A surface glance at the poll’s findings reveals nothing too surprising. The race is still far away enough that roughly one out of every three voters has no opinion. And no candidate is either enjoying a big lead or is out of the running. But a deeper look into the poll’s top-line findings and its demographic crosstabs reveal some interesting trends.
InsiderAdvantage CEO Matt Towery makes the following points:
• Barnes fares well, considering that he has been out of office for over six years, was beaten as an incumbent in 2002, and is a Democrat in a supposedly “red” state.
• The three leading GOP candidates all stand to run a strong general election race if they can emerge their party’s nominee. Consider that all are not that well known now, before they begin their TV ad blitzes. Cagle and Oxendine, although vaguely known by most Georgians, if at all, are in approximate statistical ties with the better-known Barnes when the poll’s margin of error (4%) is factored in; and Karen Handel isn’t too far behind. Obviously, all three Republicans earn support for being generic GOP placeholders against Democrat Barnes.
• The roughly one-third of black voters who are undecided in the poll will eventually collapse mostly for Barnes, the Democrat. That means that undecided whites and independents would have to break fairly heavily for the eventual Republican nominee, were he or she to face Barnes, for the GOP ticket-leader to win next year.
• Keep an eye on developments in Washington. Our poll shows that President Barack Obama’s approval rating in Georgia is 47%. That’s almost exactly the percentage of the general election vote he got in the state. But his disapproval rating is “only” 41%, which is about 8% less than John McCain got here. So Obama is doing relatively well in Georgia. For Roy Barnes or another Democrat to win the governor’s race, the president and the Democratic Congress probably have to maintain over the next year-and-a-half something like the support they enjoy now in Georgia.

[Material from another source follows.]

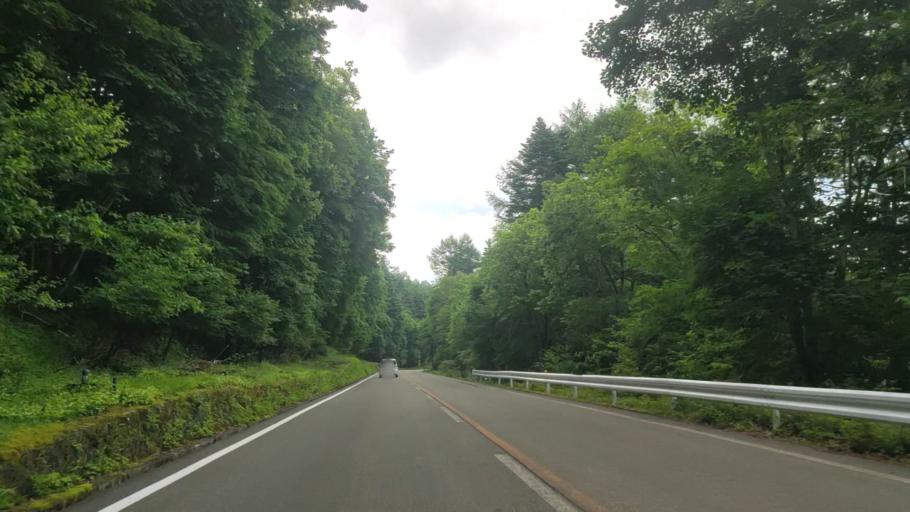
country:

• Most significantly, similar early polls in recent election cycles in Georgia have shown Republican candidates with something like 10% leads over Democrats in major statewide races. That the GOP has no such advantage right now says loudly that if Roy Barnes decides to run, he might need to pull in no more than about one-third of the now undecided white voters in order to make the 2010 race very tight.